Following in the wake of the release of their mind-melting third album ‘MASTER’’. 2014 was a bizarre and thrilling year for Teeth Of The Sea, taking them to unexpected territory both physical and metaphysical – a re-imagining of the modern-day midnight movie A Field In England saw performances at both Cork Film Festival and Hackney Picture House, and was released on Rocket Recordings on a limited run for Record Store Day. A new audio-visual piece The Last Man was performed at both Cineglobe Festival in Cern, home of the Large Hadron Particle Collider, and at Transilvania International Film Festival in Cluj-Napoca. What’s more, the band travelled to America for the first time to perform in Austin, Texas for SXSW and to Portugal for Milhoes De Festa, as well as finishing the year off with a comprehensive demolition job of Liverpool Psych Fest.

However, as 2015 dawned, the band set about reinventing themselves once again – both returning from the ornate and expansive sounds of ‘MASTER’ to their gnarled roots and pushing firmly forward in search of adventure anew. What resulted was ‘Highly Deadly Black Tarantula’, their most focused and aggressive album yet. Machine-driven yet melodically abundant, the widescreen industrial expanses of this album combine the influence of long-time band favourites like Aphex Twin, Angelo Badalamenti and Throbbing Gristle with new inspiration that spans from Chicago footwork to black metal.

What’s more, it’s a collection as rich in scope as it is powerful in intent. Whilst the pummelling and incisive ‘Animal Manservant’ and the kinetic dancefloor attack of ‘Field Punishment’ maintain an audial assault both concise and corrosive, the monomaniacal ‘Have You Ever Held A Bird Of Prey’ represents a fearless plunge into the experimental deep end. Elsewhere, the bleak cinematic drama of ‘All My Venom’ strikes like hammer to anvil, and ‘Love Theme For 1984’ may be the most richly emotive work the band have yet created.
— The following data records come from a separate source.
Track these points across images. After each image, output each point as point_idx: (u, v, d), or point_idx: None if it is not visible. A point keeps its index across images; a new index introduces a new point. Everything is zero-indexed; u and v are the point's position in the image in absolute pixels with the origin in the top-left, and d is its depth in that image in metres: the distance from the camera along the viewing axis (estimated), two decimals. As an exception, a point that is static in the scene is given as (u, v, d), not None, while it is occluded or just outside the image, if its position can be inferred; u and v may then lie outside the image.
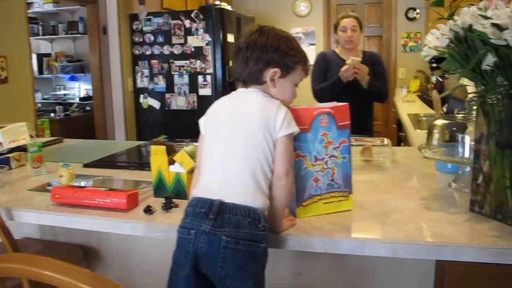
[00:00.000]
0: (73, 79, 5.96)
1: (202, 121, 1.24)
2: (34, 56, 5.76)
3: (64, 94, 6.03)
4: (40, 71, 5.84)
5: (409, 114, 3.49)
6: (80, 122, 5.46)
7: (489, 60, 1.09)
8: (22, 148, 2.18)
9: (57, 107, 5.58)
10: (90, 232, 1.67)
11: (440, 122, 1.53)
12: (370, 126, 2.86)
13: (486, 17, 1.04)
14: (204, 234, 1.07)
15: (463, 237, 1.10)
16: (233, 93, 1.23)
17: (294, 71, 1.19)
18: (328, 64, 2.82)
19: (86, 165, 1.98)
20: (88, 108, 5.72)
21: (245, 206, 1.08)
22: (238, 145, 1.13)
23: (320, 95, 2.73)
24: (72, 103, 5.82)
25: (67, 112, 5.56)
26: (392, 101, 4.84)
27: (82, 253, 1.80)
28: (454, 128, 1.46)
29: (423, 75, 5.11)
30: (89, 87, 5.33)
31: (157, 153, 1.47)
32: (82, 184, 1.62)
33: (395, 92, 5.14)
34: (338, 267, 1.52)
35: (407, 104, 4.27)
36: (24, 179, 1.82)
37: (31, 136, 2.70)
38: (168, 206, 1.36)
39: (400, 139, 3.54)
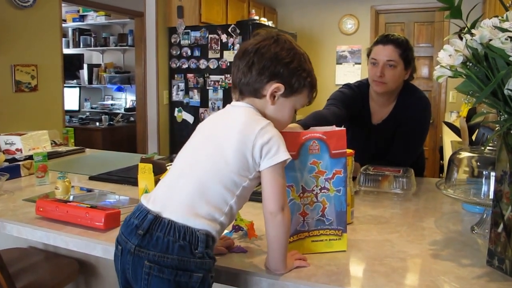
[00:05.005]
0: (120, 89, 6.12)
1: None
2: (85, 66, 6.00)
3: (111, 104, 6.20)
4: (90, 81, 6.04)
5: (452, 141, 3.20)
6: (123, 133, 5.57)
7: (512, 83, 0.90)
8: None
9: (103, 117, 5.73)
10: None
11: (464, 154, 1.32)
12: (421, 167, 2.12)
13: (503, 30, 0.85)
14: (129, 254, 0.95)
15: (468, 298, 0.90)
16: (226, 106, 1.10)
17: (298, 94, 1.05)
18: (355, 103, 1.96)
19: (91, 178, 1.94)
20: (132, 119, 5.84)
21: (182, 225, 0.93)
22: (201, 157, 1.00)
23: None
24: (118, 113, 5.96)
25: (111, 122, 5.70)
26: (441, 125, 4.53)
27: (79, 268, 1.74)
28: (479, 163, 1.25)
29: (477, 100, 4.76)
30: (135, 98, 5.44)
31: (144, 171, 1.38)
32: (71, 198, 1.56)
33: (444, 117, 4.82)
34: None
35: (454, 130, 3.95)
36: (26, 188, 1.80)
37: (56, 144, 2.73)
38: (145, 230, 1.25)
39: (442, 167, 3.26)
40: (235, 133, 0.98)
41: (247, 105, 1.04)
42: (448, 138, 3.37)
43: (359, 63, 5.44)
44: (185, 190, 0.97)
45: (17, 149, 2.34)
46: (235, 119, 1.01)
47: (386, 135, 1.94)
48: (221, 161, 0.97)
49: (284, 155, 0.96)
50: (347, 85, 2.04)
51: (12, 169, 1.94)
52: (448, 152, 2.84)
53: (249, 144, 0.96)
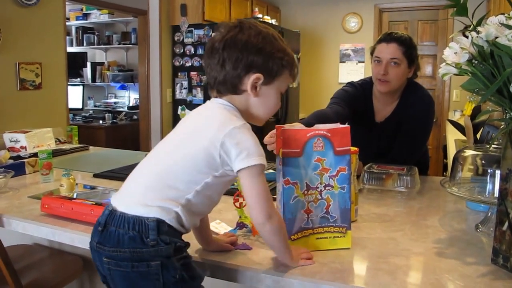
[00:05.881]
0: (123, 88, 6.12)
1: None
2: (88, 65, 6.01)
3: (115, 102, 6.21)
4: (93, 79, 6.05)
5: (456, 139, 3.19)
6: (127, 131, 5.58)
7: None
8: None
9: (106, 115, 5.74)
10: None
11: (468, 152, 1.32)
12: (425, 166, 2.11)
13: (510, 27, 0.85)
14: (94, 251, 0.96)
15: (473, 296, 0.90)
16: (206, 102, 1.06)
17: (279, 77, 1.00)
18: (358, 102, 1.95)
19: (95, 175, 1.95)
20: (135, 117, 5.84)
21: (132, 216, 0.92)
22: (166, 151, 1.00)
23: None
24: (121, 112, 5.97)
25: (114, 120, 5.71)
26: (445, 124, 4.53)
27: (83, 265, 1.75)
28: (484, 161, 1.25)
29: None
30: (138, 96, 5.43)
31: (148, 168, 1.38)
32: (75, 195, 1.57)
33: (448, 115, 4.81)
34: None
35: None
36: (31, 185, 1.81)
37: (60, 142, 2.74)
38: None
39: (445, 166, 3.25)
40: (205, 130, 0.95)
41: (225, 103, 1.00)
42: (452, 136, 3.37)
43: (363, 62, 5.43)
44: (142, 183, 0.98)
45: (21, 147, 2.35)
46: (209, 116, 0.99)
47: (389, 133, 1.94)
48: (184, 155, 0.95)
49: (258, 159, 0.92)
50: (351, 84, 2.03)
51: (17, 167, 1.95)
52: (451, 151, 2.84)
53: (217, 143, 0.93)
This is no less than a vital reinvention, abusing technology and warping convention to arrive at a monochrome psychedelia as stylish as it is savage. Yet even whilst ushering in delight and deliverance for both fans of this band and the uninitiated, ‘HIghly Deadly Black Tarantula’- a fearsomely coherent assault of post-everything dementia – sounds like no-one but Teeth Of The Sea.